Will Generative Models be the Redeemer of Macroeconomic Forecasting?
If you are in a hurry, the short answer is no, at least, not by using traditional data.
Some time ago, a student of mine suggested the idea of generating fake macroeconomic time series data using GANs, supplementing it to the real data, and hoping for forecasting improvements. I was originally dismissive of the idea. Surely, the limited length of available time series data is at the heart of macroeconomic forecasting failures, but the solution sounds too good to be true.
Reflecting on this again upon seeing this paper, let me indulge in recycling my old thoughts here. What is the statistical mechanism at work behind it? Do we really need GANs or sophisticated NNs for that matter? This is not a discussion of the aforementioned paper, but some generic thoughts on the usage of GANs in macro forecasting.
Applying them to the well-known curated FRED data sets, GANs supposedly learn a nonparametric multivariate joint density of the data. But with macroeconomic tabular data, we could very well do such a thing with a nonlinear factor model — or simply a linear one with many factors (which can capture some the nonlinearities). Steps:
Estimate the factor model;
Shuffle residuals;
Add them back to get one set of “fake” data;
Repeat.
As should be clear from the above, there are many other models that could be used for that purpose. If nonlinearities are crucial, maybe Autoencoders are what one should use. Maybe factors should be dynamic.
Using the above suggestion as a guiding light in the dark, let’s think about how fake data can help. In fact, we don’t need to get overly creative: it helps on the variance side of things by shrinking the final model towards the restriction that the multivariate data has been generated by a particular density. This density is already implicit within the real data, but the fake data make it smoother. In essence, this is very close in philosophy to data augmentation, another popular regularization technique to avoid NN producing highly discontinuous predictions as a function of X.

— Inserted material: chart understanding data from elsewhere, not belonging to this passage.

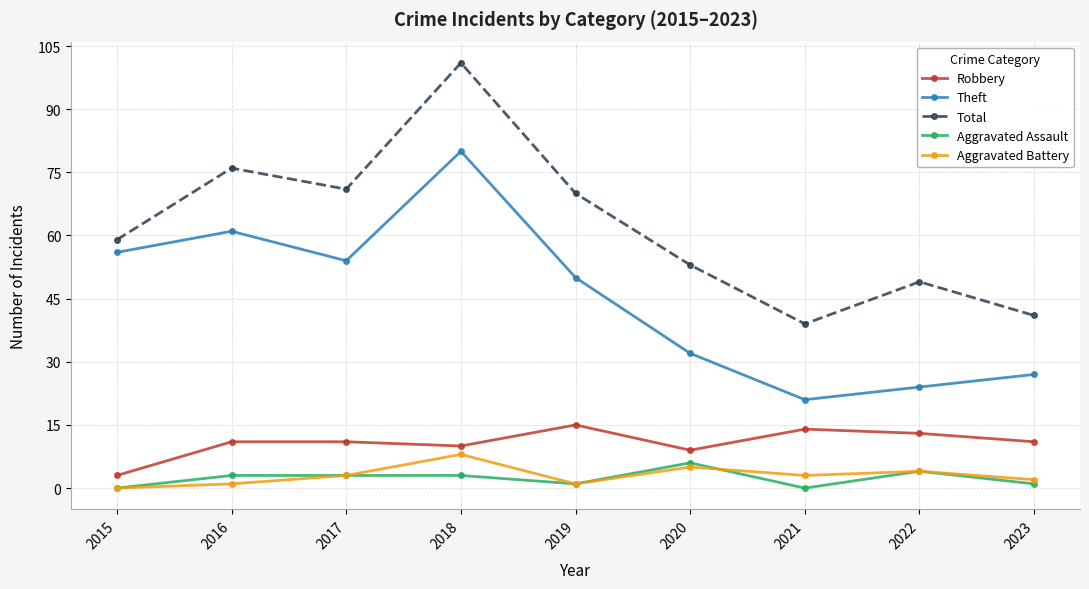

What is the difference between the highest and lowest values at 2020?

48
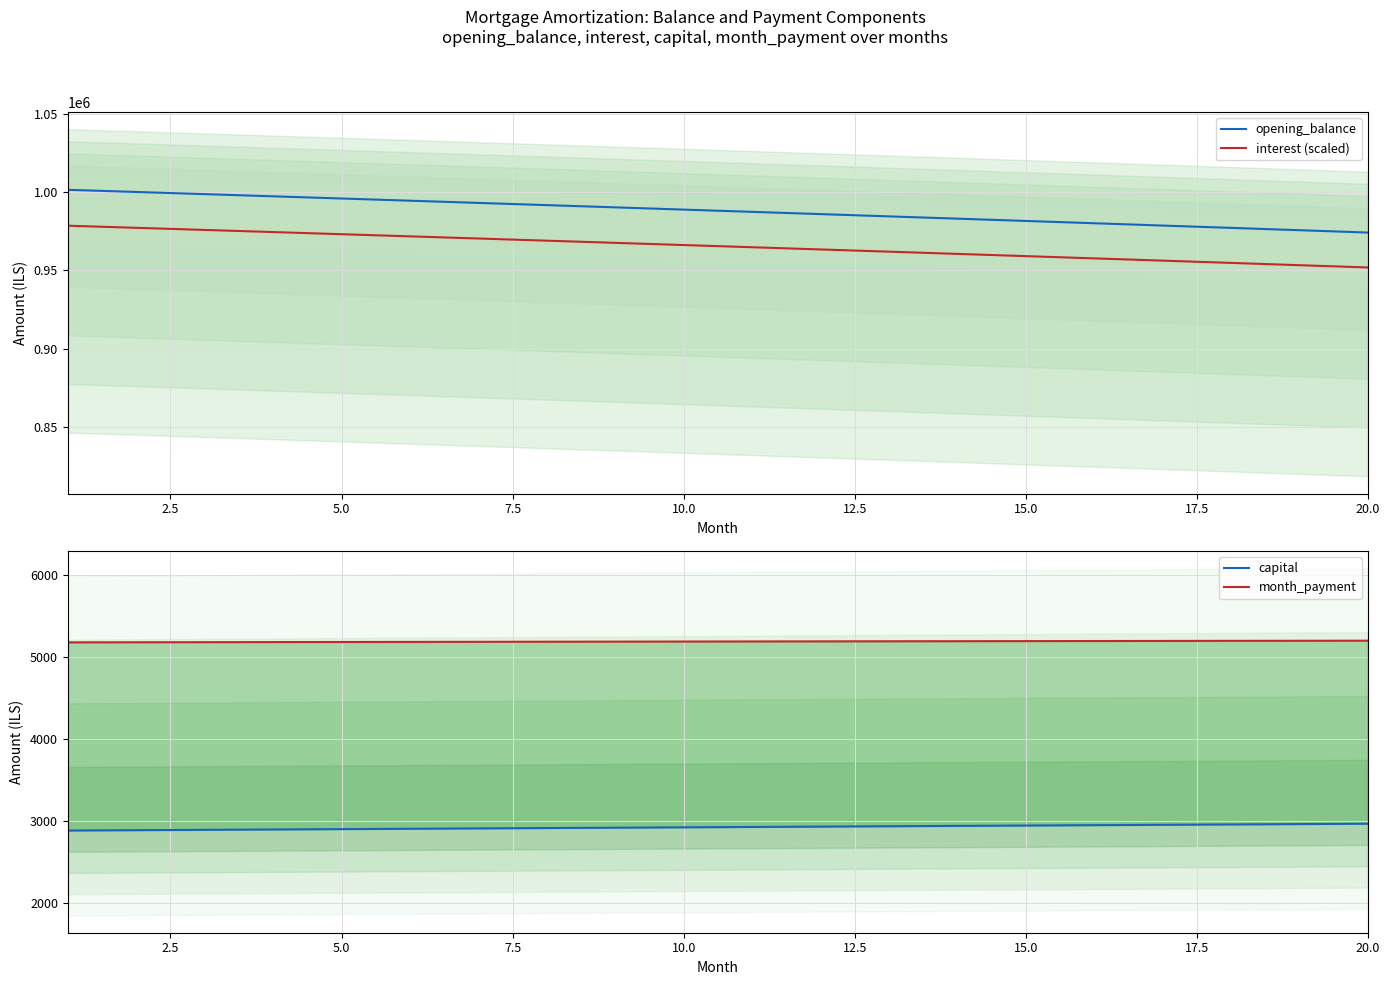

True or false: opening_balance has more than 2 points higher than both neighbors.

False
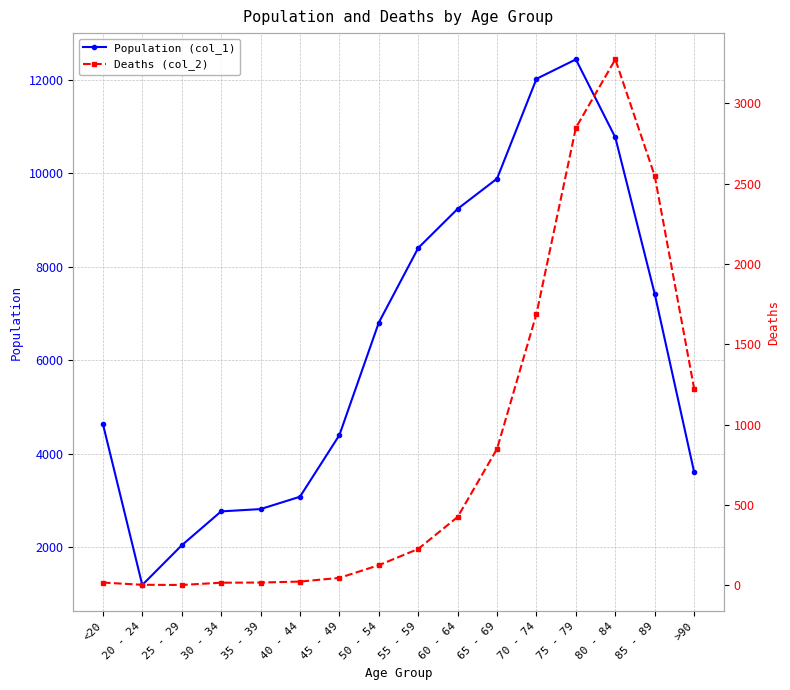

What is the difference between the maximum and second lowest values in the Population (col_1) series?

10396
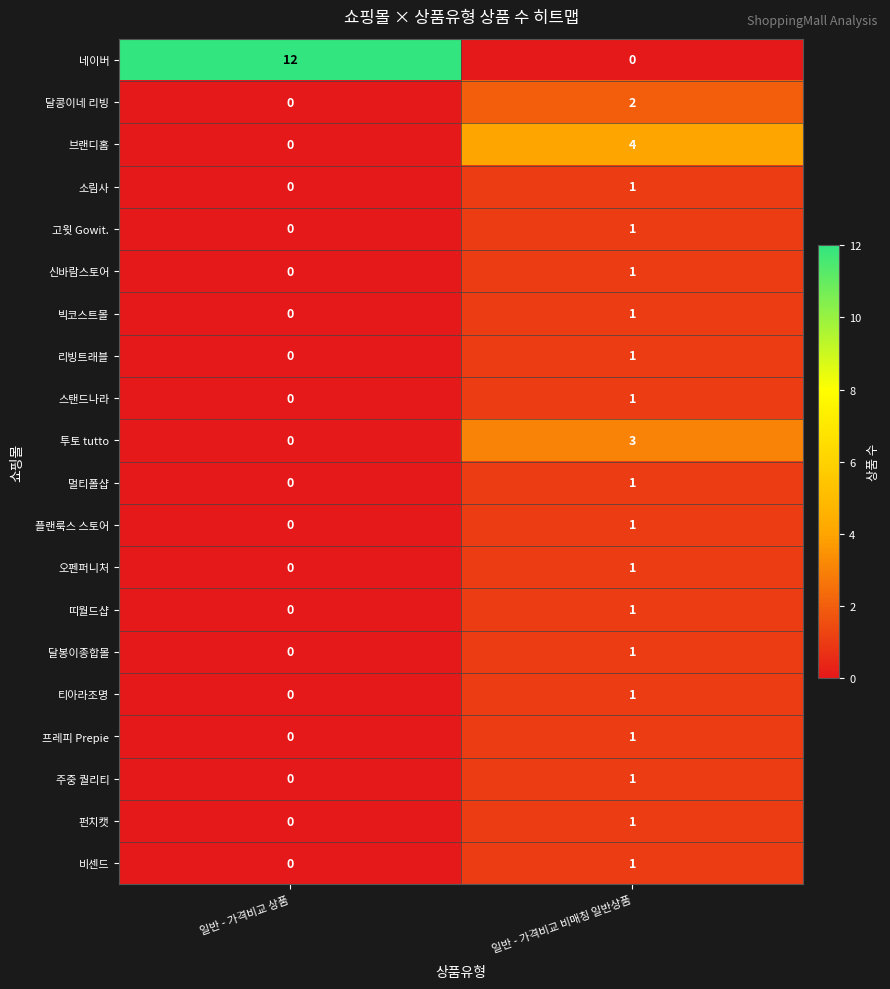

At which label does 고윗 Gowit. reach its peak?

일반 - 가격비교 비매칭 일반상품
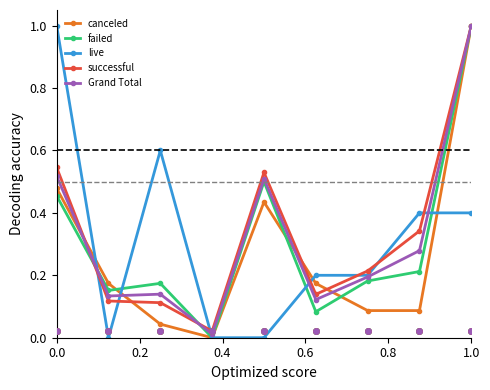

Which series has the largest total across all categories?

successful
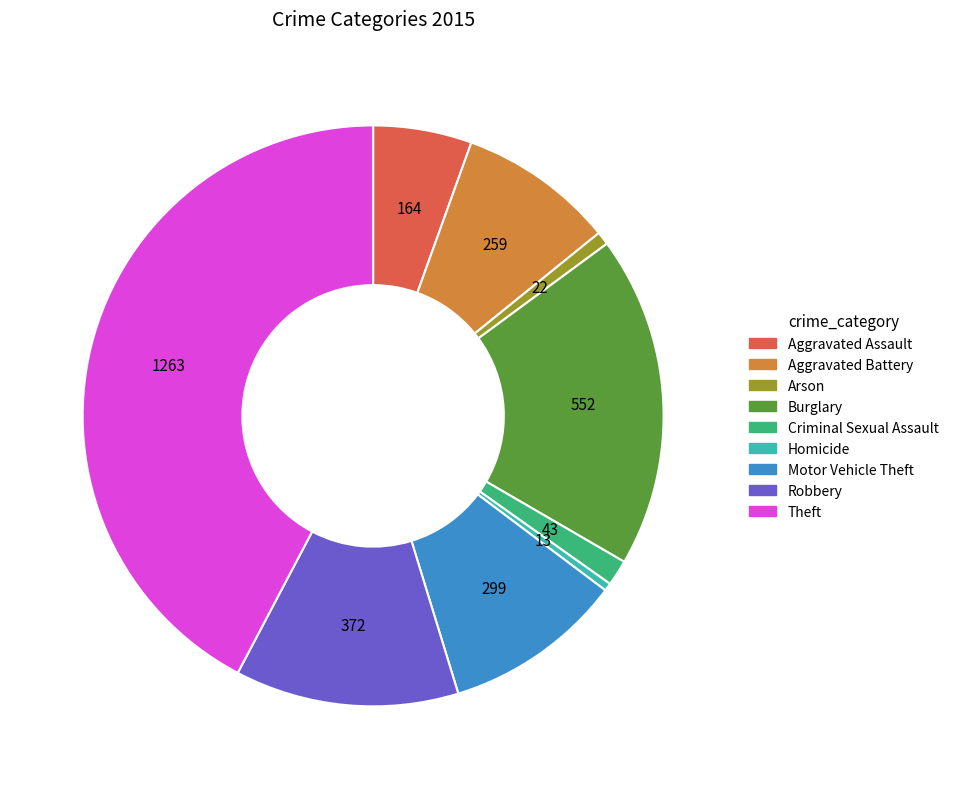

Is it true that Burglary is 18% of the pie?

True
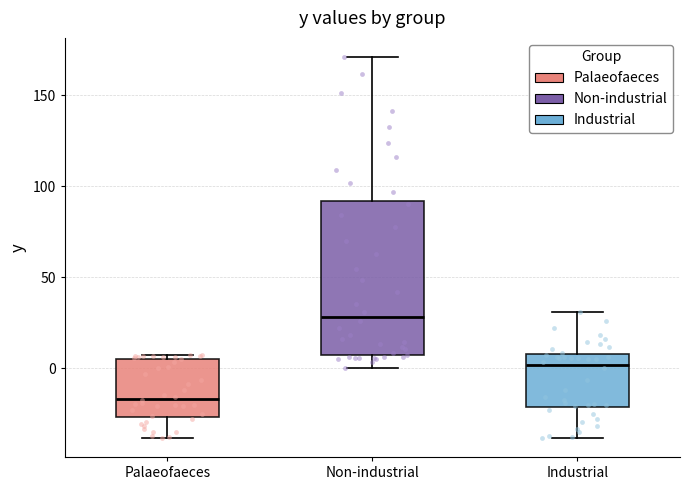

Where is the lower edge of the box for Palaeofaeces on the y-axis? The values are not printed on the chart, so give them approximately, as read against the axis.

-25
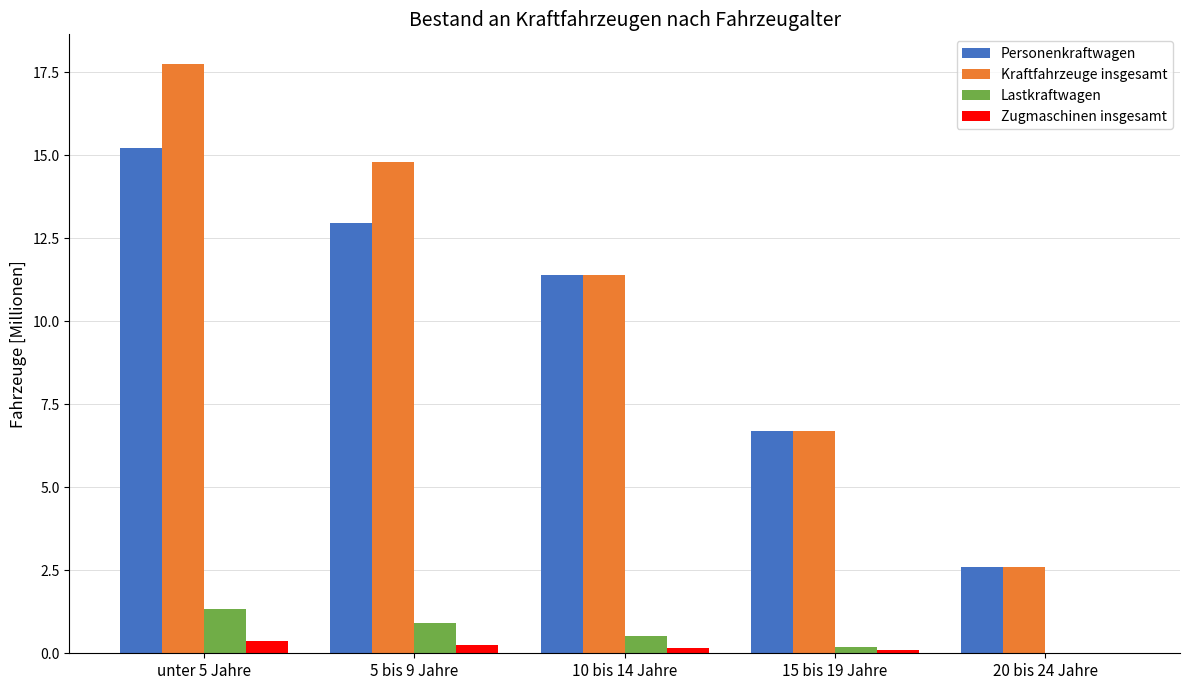

What is the total value across all series at unter 5 Jahre?

34.7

Do we have other techniques for creating new samples in a nonparametric way from the original X matrix? Yes, Bagging. But given that GAN-simulated data comes from a fully-articulated model of the joint density, it is presumably smoother and covers values that the original X does not have. In any case, here are three questions that should be answered before embracing generative models as regularizing agents for forecasting models.
Are GANs even a decent model of the joint density of economic variables, especially keeping in mind that this is straight up tabular data?
Do we really need the sort of regularization described above, and if so, in what models? NNs are obvious contenders, trees not quite. It is also not hard to think about models into which this fake data would be redundant.
Even for NNs, how is that regularization better than early stopping, which is akin to l2 shrinkage (and that is known to shrink the model to one that only uses a few principal components
Thus, there are many open questions to answer before jumping on the Generative bandwagon. This is not to say that such models have no use, of course, as this very text has been sharpened using the help of one particularly illustrious generative model.